A idosa afirma ainda que optou por não ficar dentro de casa com medo que desabasse. Por volta das 16h, o que ela temia ocorreu: uma explosão ocorreu na Comunidade Nossa Senhora das Virtudes 2, localizada na Rua Floresto Bandecchi, próxima à Rua Dr. Benedito de Moraes. Por causa disso, um homem foi encontrado morto e outras três pessoas ficaram feridas — duas delas em estado grave, segundo o Corpo de Bombeiros.
Com o impacto, a casa de Maria de Fátima sofreu algumas rachaduras e o forro caiu. A residência deve passar pela vistoria da Defesa Civil em breve, para saber se a estrutura do imóvel foi comprometida.
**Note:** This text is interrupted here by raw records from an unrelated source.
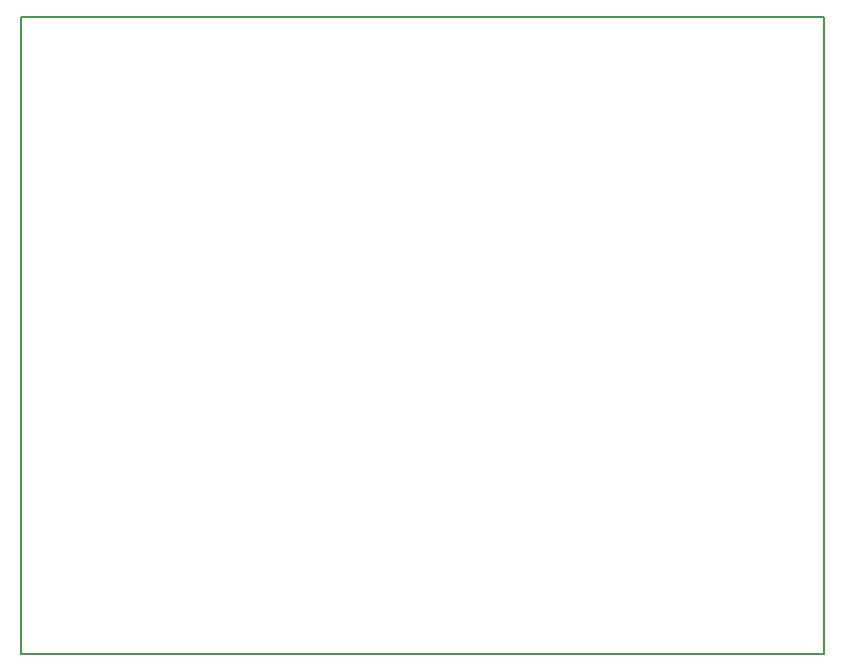
<source format=gbr>
G04 #@! TF.GenerationSoftware,KiCad,Pcbnew,5.1.5+dfsg1-2build2*
G04 #@! TF.CreationDate,2020-11-02T20:18:05+01:00*
G04 #@! TF.ProjectId,power-supply,706f7765-722d-4737-9570-706c792e6b69,rev?*
G04 #@! TF.SameCoordinates,PX1dac6f8PY1760218*
G04 #@! TF.FileFunction,Profile,NP*
%FSLAX46Y46*%
G04 Gerber Fmt 4.6, Leading zero omitted, Abs format (unit mm)*
G04 Created by KiCad (PCBNEW 5.1.5+dfsg1-2build2) date 2020-11-02 20:18:05*
%MOMM*%
%LPD*%
G04 APERTURE LIST*
%ADD10C,0.150000*%
G04 APERTURE END LIST*
D10*
X0Y-53975000D02*
X67945000Y-53975000D01*
X0Y0D02*
X0Y-53975000D01*
X67945000Y0D02*
X0Y0D01*
X67945000Y-53975000D02*
X67945000Y0D01*
M02*

</source>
Sem esperança de resolução
Segundo a moradora, já se passaram mais de 10 horas após a explosão e sua casa ainda não foi vistoriada. Ela não acredita que o caso terá resolução. “A gente mora numa comunidade. Se fosse uma casa de rua, de parque continental, os prédios, iam fazer logo. Mas nós, favela? Duvido. Eu não acho isso que vão fazer, não”, declarou.
Durante uma coletiva na noite desta segunda-feira, 11, a Sabesp e a Comgás anunciaram a disponibilização de R$ 2 mil para os moradores que precisaram deixar suas casas e informaram que os desabrigados serão encaminhados para hotéis. Segundo as companhias, o valor será uma ajuda de custo emergencial até a conclusão do levantamento completo dos prejuízos.
Maria afirma à reportagem que fez o cadastro pela manhã, mas não recebeu nada até o momento. A quantia, de acordo com ela, servirá para pagar os reparos de sua residência. Ela acredita que sua casa não precisará ser desocupada, mas sente pelos vizinhos que perderam seus imóveis.
“Eu fico com dó do povo, do vizinho que morreu, do povo todo desabrigado. Eu moro aqui há 40 anos, a gente conhece todo mundo”, finaliza.